I’m trying setup communication between two Julia processes using TCPSocket, but I’m having some issues making it work reliably and I’m not sure my design is correct (I don’t know much about networking).

What I do essentially is to start a server on each process that listen to incoming data and process it:

function start_server()
    port, server = listenany(8000)
    @async begin
        while true
            sock = accept(server)
            @async process_client(sock)
        end
    end
    port, server
end

function process_client(sock)
    while isopen(sock)
        data = try
            deserialize(sock)
        catch err
            ...
        end

        response = process_message(data...)
        serialize(sock, response)
    end
end

And then to send data from process1 to process2 I do something like:

serialize(process1, data)
response = deserialize(process1)

I’ve got more try .. catch blocks to deal with errors but I’m still getting some issues, for example when trying to deserialize data types that are not defined on one of the process (I know that should fail, I just want it to fail gracefully).

Is that design correct ? I looked a bit at Distributed code but it’s rather complicated.
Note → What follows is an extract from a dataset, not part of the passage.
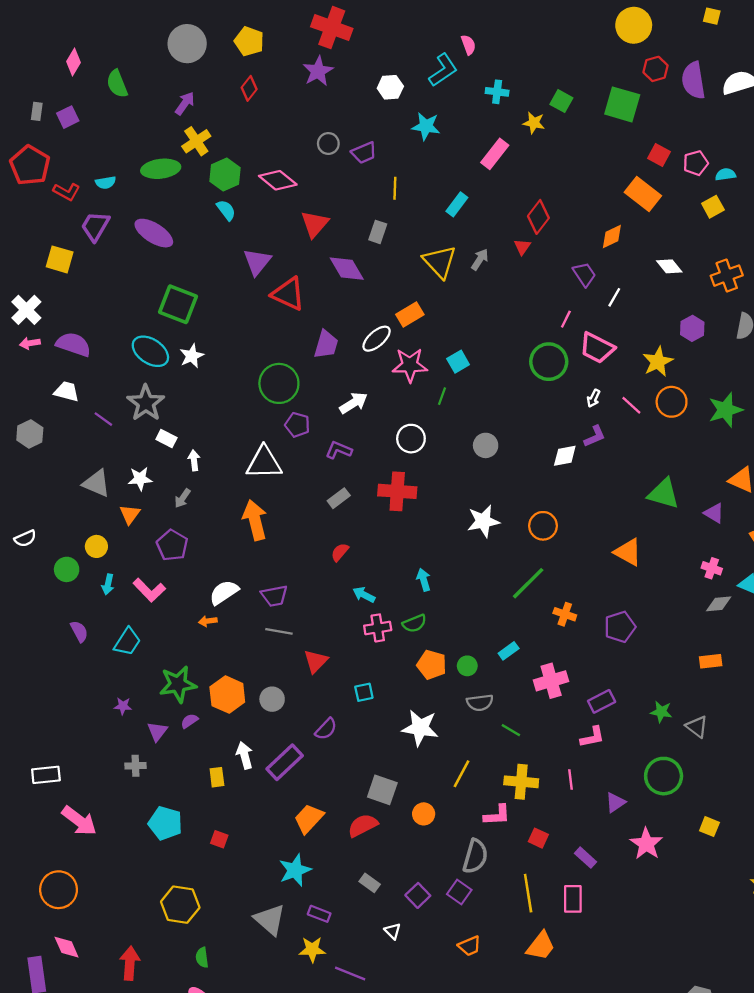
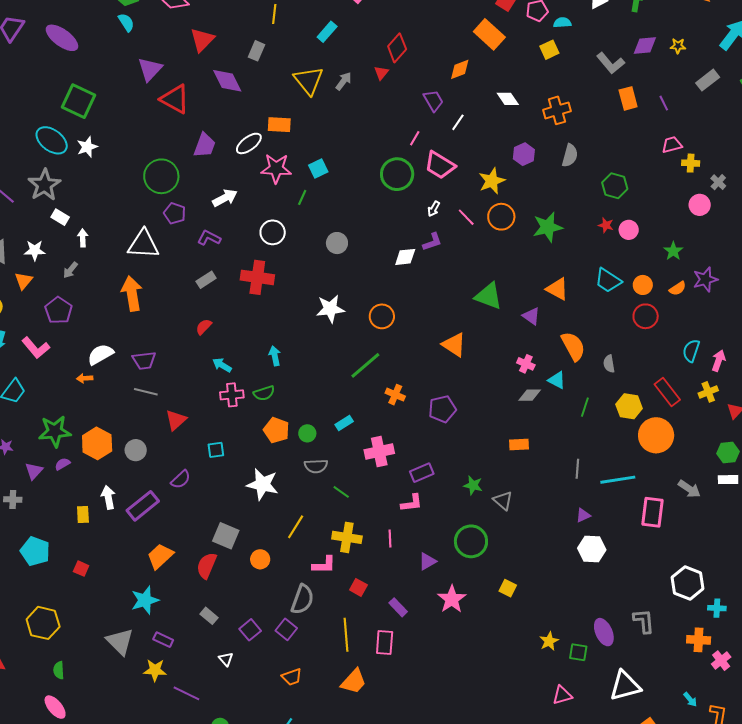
orange rectangle: (410, 315) -> (279, 125), turned 30
red semicircle: (363, 825) -> (207, 566), turned -44

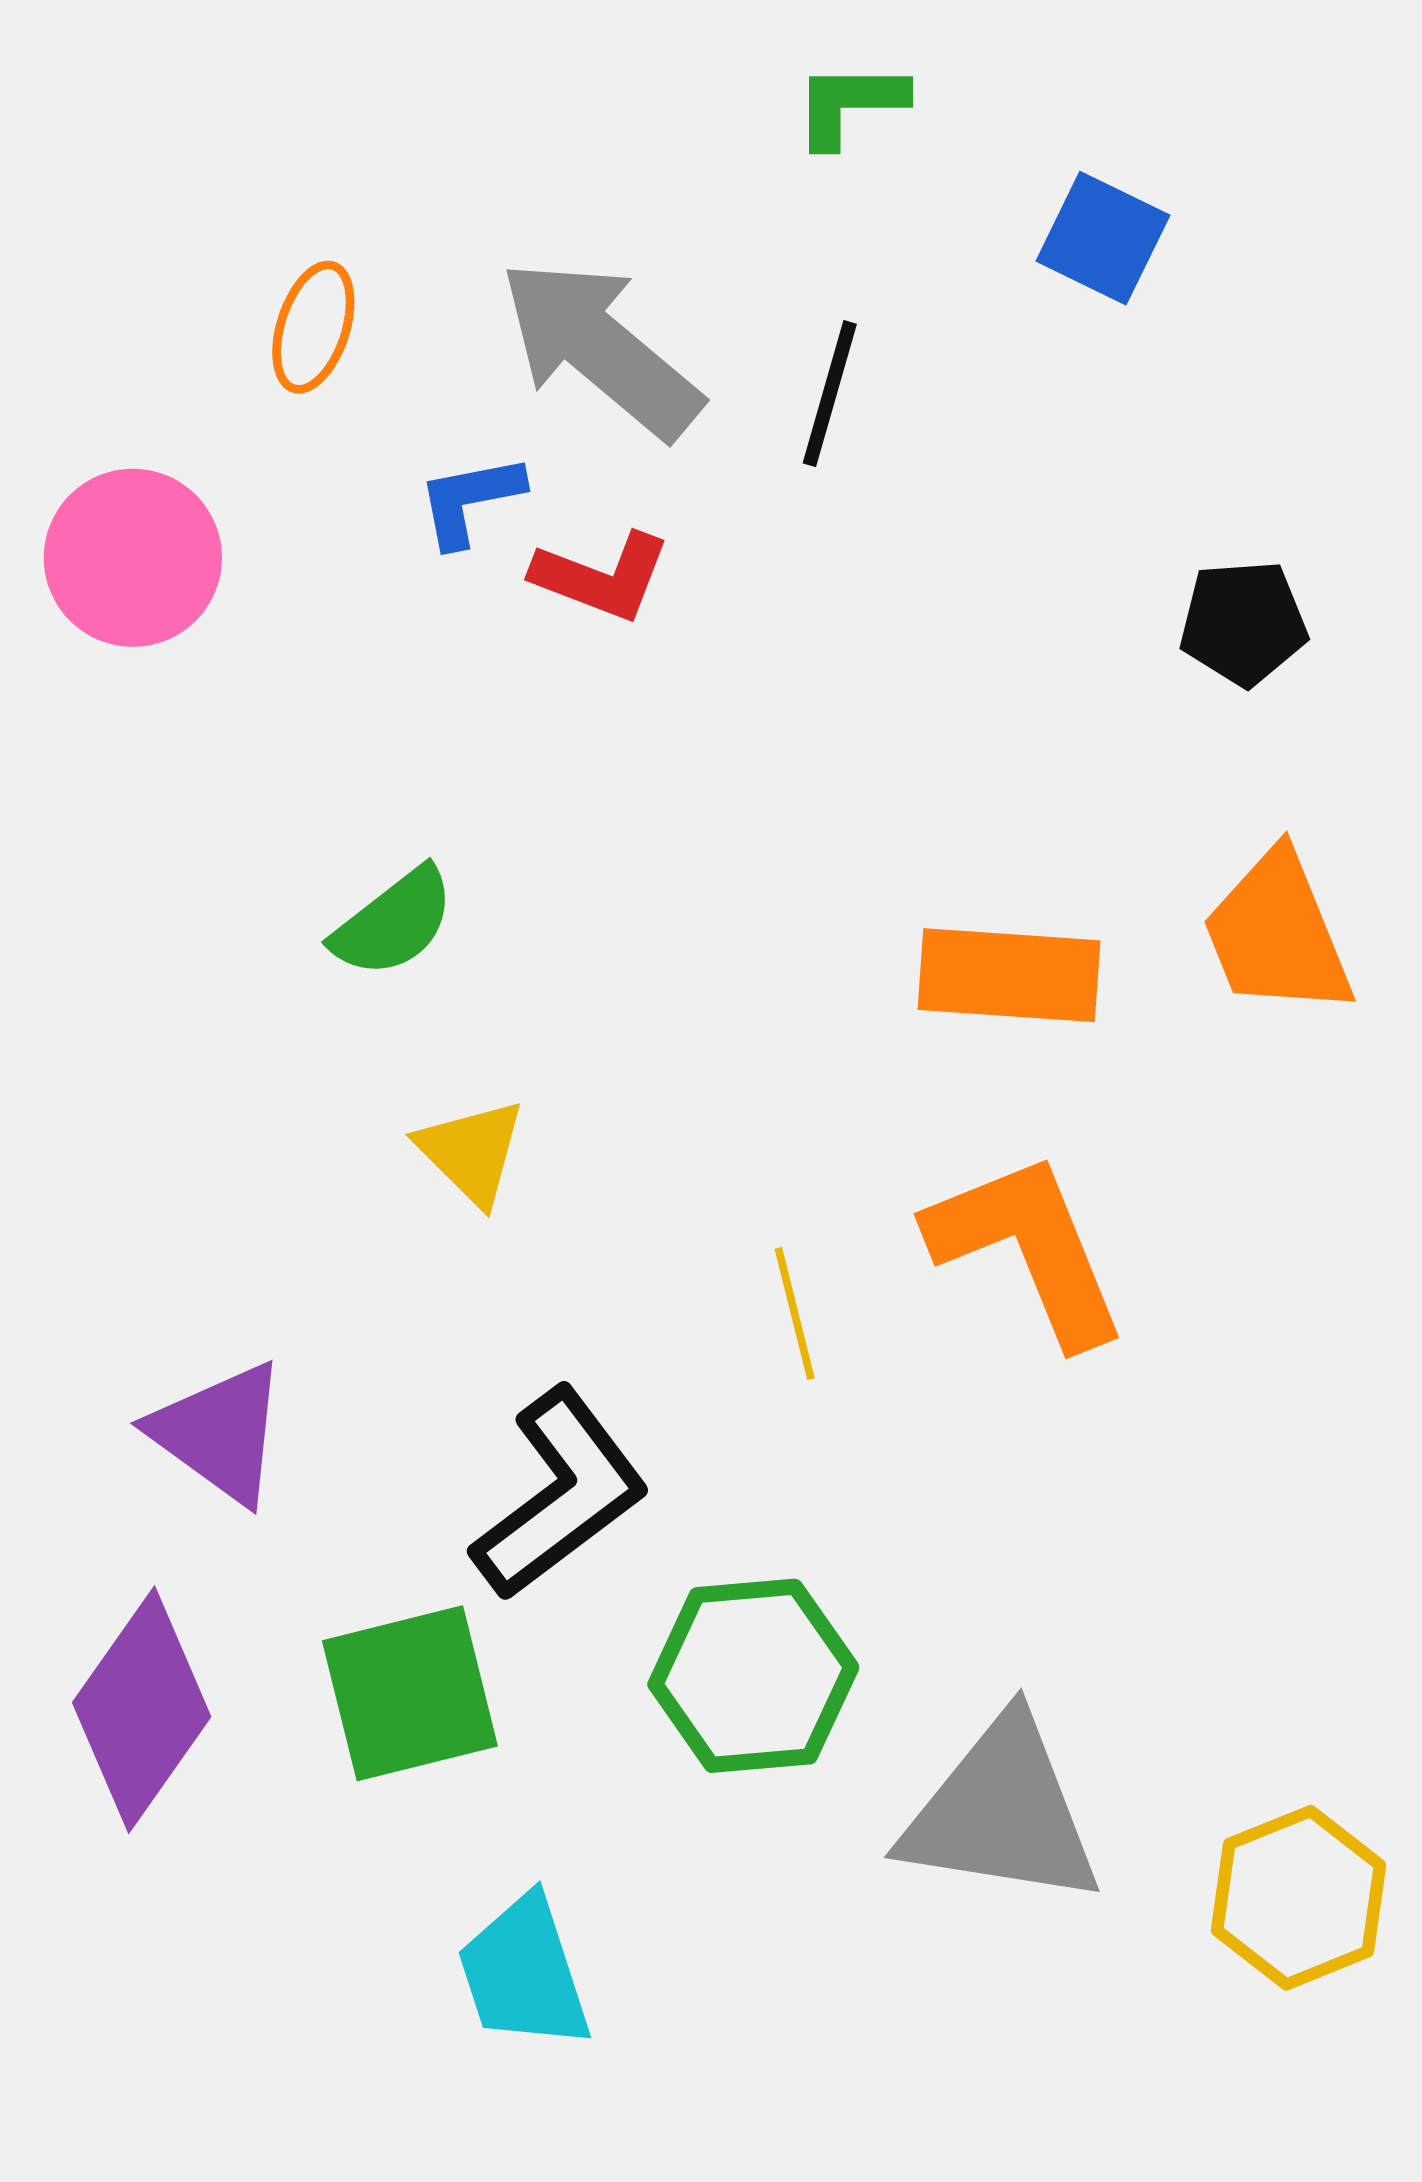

I see it uses two streams (one to read one to write) instead of one, is that a better way to do it?

Also is there any other examples/resources around?

Thanks.

What you are describing thus far is that you have 2 julia processes, sitting and listening, but no-one as yet starting a conversation. Somewhere you need someone to act as client and call connect to the server.

Typically it is good enough to have one server listening as you describe who also needs to start first, the other as client calling connect. Now you should have a TCPSocket object on both sides and can use that to both read and write.

In some scenarios it makes sense to have both sides have a listening server and both connect as client and then use 2 one-way TCPSockets (read from server socket, write to client socket), however that is a bit of a waste. Maybe makes sense if code is exactly the same on both sides and either side can kick off communications for example triggered by some external event.

But maybe taking a step back, do you really need to do it at the TCP level or can you operate at a higher level, for example using Distribute or Julia channels or MPI (see Parallel Computing · The Julia Language for some details on all of them)? Although I haven’t tried setting up the higher level networking myself from what I have read Julia seems to have so many tools available that going down to the basics of TCPSockets only makes sense if you communicating to non-Julia end-points or if you want to do something very specific.

Ok, thanks for answer. I’ve got the connect part but I left it out, I’m trying to put a minimal example together but I was still a bit confused about the proper architecture.

Maybe I can could reuse some of Distributed code but I want something independent of the worker system (my two Julia process should still be able to manage workers normally).